◆ Text segment
┌──

Jeff Hampton (Morningview Kentucky)
I have been retired since June of 2003, but from 1993 to 1998, I worked in an alternative school in Covington, Ky. in which the roof leaked so badly that buckets literally covered the floor in the halls. The furnace was an old coal burner that blew black smoke into the building. The windows were old single pane glass and in such poor condition that one blew out into a classroom floor on a windy day. Fortunately, no one was injured. In the winter, it would snow inside the windows and we would leave the snow on the inside sill because it provided some insulation. On occasion, I would have to bring the ice scraper from my car to scrape the frost off my metal desk. When we finally got a xerox machine, the electrical system in the building could not handle the power drain and it would trip the circuit breakers. Much of the teaching materials were generated by the staff and I personally bought paperback books to teach my English class. The building was infested with mice that got into the snack machines and ate the snacks and there were flying roaches everywhere. The attic was infested with pigeons and their droppings from the roof overhangs would fall on students and staff as they entered and left the building. That was over 20 years ago. I don't know that I can imagine how much worse it must be today.
Charles (Clifton, NJ)
Sobering news from Josephine Sedgwick. My secondary education in NJ was really central to my growth. It should serve as a baseline for how schools should educate today. Unfortunately, that was years ago, and today education has deteriorated. And equally unfortunately, Ivonne Rovira in Louisville has realized the truth: "It was only when legislators faced 10,000 teachers and state workers inside and outside the State Capitol building that they had the fear of God instilled in them." If we don't educate our population, there will be other nations to assume the mantle, such as China and India. The irony is that, although they have many poorly educated people, with their billions of citizens, China and India can generate large numbers of educated people. But therein lies another irony. If voters in the communities mentioned in Josephine's article don't like the cost of education here, then they could outsource education to nations who provide it more cheaply. They have already relied on immigrants to teach who will accept the lowest salary.
s.whether (mont)
Heraclitus: character is destiny (“sow a character and you reap a destiny”). Our schools are our future. Bleak. Obama’s education policy unleashed more market forces that closed hundreds of public schools for charter ones, most closed in poor neighborhoods.
Katrina Morgan (Florida)
I’m not a conspiracy theory type person, but when it comes to education in this country I’m starting to believe something is afoot. It behooves the powers that be and the political shakers and movers to keep the populace ignorant, uneducated and lacking critical thinking processes that makes them easily manipulated. Look who’s president.
Nostradamus Said So (Midwest US)
States & Federal government do not want education to keep up with the times. A lot of Trump voters are results of this out dated education system. Need I say more.

└──

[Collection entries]
┌──

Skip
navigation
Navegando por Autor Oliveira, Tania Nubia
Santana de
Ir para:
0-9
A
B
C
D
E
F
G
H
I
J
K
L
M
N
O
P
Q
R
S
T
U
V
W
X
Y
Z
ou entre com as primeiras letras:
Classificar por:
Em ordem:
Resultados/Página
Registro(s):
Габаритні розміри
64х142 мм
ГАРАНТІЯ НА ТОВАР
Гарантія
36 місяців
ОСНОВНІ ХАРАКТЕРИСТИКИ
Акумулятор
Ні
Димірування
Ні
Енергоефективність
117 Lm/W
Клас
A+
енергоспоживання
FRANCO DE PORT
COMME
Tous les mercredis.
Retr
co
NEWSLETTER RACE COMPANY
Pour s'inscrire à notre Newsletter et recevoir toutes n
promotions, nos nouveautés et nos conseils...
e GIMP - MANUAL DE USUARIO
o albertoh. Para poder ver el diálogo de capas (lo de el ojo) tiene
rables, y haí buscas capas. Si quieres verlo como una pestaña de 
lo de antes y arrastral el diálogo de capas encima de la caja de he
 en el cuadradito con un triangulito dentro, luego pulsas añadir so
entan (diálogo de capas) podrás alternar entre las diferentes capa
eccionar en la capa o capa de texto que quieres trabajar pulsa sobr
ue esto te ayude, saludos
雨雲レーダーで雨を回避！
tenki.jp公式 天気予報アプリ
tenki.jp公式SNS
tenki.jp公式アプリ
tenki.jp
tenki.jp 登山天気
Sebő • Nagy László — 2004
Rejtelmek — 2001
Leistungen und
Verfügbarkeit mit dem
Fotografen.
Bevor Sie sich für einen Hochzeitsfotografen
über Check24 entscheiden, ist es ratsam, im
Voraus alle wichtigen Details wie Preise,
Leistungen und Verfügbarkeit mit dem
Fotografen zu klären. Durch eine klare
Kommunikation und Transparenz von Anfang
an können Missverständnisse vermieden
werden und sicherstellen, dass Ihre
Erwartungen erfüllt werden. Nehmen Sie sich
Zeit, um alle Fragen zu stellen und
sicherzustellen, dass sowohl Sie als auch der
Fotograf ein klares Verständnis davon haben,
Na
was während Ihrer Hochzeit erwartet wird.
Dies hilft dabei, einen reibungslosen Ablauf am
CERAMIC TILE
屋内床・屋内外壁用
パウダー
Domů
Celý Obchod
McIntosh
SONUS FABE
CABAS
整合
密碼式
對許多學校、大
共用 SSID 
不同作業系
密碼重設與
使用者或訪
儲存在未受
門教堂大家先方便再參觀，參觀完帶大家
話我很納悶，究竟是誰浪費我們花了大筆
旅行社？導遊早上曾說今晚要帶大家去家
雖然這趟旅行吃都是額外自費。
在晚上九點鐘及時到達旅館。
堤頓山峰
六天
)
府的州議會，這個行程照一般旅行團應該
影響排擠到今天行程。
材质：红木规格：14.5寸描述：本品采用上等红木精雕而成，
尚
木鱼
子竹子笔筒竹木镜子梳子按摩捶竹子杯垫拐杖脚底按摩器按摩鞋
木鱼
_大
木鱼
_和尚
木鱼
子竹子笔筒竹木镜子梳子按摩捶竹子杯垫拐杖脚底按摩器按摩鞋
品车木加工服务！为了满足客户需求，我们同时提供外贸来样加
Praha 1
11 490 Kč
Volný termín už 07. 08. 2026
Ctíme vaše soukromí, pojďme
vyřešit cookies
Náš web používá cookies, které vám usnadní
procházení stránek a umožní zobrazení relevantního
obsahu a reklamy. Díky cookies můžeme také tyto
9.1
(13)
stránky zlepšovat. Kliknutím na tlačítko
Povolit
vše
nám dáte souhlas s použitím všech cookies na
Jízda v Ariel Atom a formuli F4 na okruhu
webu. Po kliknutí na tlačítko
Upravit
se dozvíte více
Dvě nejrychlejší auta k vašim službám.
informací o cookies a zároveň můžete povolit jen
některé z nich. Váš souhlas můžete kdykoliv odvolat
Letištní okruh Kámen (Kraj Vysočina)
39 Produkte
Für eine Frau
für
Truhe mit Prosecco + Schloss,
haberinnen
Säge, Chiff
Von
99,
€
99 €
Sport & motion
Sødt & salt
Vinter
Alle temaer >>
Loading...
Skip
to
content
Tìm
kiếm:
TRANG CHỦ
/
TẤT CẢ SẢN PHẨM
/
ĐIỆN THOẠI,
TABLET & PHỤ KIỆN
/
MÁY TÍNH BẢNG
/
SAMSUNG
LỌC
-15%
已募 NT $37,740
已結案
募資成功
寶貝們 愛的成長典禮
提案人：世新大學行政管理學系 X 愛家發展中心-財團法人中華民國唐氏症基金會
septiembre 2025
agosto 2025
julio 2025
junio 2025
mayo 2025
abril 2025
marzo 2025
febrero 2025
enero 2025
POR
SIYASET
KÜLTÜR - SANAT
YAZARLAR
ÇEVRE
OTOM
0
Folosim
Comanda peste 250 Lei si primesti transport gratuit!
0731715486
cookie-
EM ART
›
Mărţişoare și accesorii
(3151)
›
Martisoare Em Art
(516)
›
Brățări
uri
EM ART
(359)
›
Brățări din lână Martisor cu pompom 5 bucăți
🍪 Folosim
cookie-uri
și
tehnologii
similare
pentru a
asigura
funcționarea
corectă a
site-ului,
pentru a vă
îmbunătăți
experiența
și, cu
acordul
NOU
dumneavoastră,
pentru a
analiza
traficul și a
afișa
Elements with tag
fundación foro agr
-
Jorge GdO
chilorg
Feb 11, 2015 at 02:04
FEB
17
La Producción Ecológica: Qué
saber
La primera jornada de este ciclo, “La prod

└──

◆ Explore the material
A: Reproduce the records from their first line through the line holding "en el cuadradito", both ends included.
B: Proceed with the reader comments on the state of schools, picking up after the final comment shown.
The records bear no relation to the reader comments on the state of schools.

◆ Task responses
A:
Skip
navigation
Navegando por Autor Oliveira, Tania Nubia
Santana de
Ir para:
0-9
A
B
C
D
E
F
G
H
I
J
K
L
M
N
O
P
Q
R
S
T
U
V
W
X
Y
Z
ou entre com as primeiras letras:
Classificar por:
Em ordem:
Resultados/Página
Registro(s):
Габаритні розміри
64х142 мм
ГАРАНТІЯ НА ТОВАР
Гарантія
36 місяців
ОСНОВНІ ХАРАКТЕРИСТИКИ
Акумулятор
Ні
Димірування
Ні
Енергоефективність
117 Lm/W
Клас
A+
енергоспоживання
FRANCO DE PORT
COMME
Tous les mercredis.
Retr
co
NEWSLETTER RACE COMPANY
Pour s'inscrire à notre Newsletter et recevoir toutes n
promotions, nos nouveautés et nos conseils...
e GIMP - MANUAL DE USUARIO
o albertoh. Para poder ver el diálogo de capas (lo de el ojo) tiene
rables, y haí buscas capas. Si quieres verlo como una pestaña de 
lo de antes y arrastral el diálogo de capas encima de la caja de he
 en el cuadradito con un triangulito dentro, luego pulsas añadir so

B:
J Ballantyne (NC)
I came to the same conclusion in the early 1990s, when I worked as a public high school teacher. State politics then was full of rhetoric about how quality schools are important for the future of the state, but little of that rhetoric translated to action to benefit the kids in the school system where I worked. Since then, less and less state funding has gone to public education, and schools have become increasingly differentiated by the relative wealth of the communities that they serve. Democracy is endangered when the nation’s future citizens do not have equal access to quality education. That is as true now as it was a quarter century ago...
David Bacon (Stamford CT)
Our rich, mostly white, greedy, self interested lawmakers want a system of unprecedented economic inequality; they do not want to fix a system that keeps them rich and comfortable.
Michael c (Brooklyn)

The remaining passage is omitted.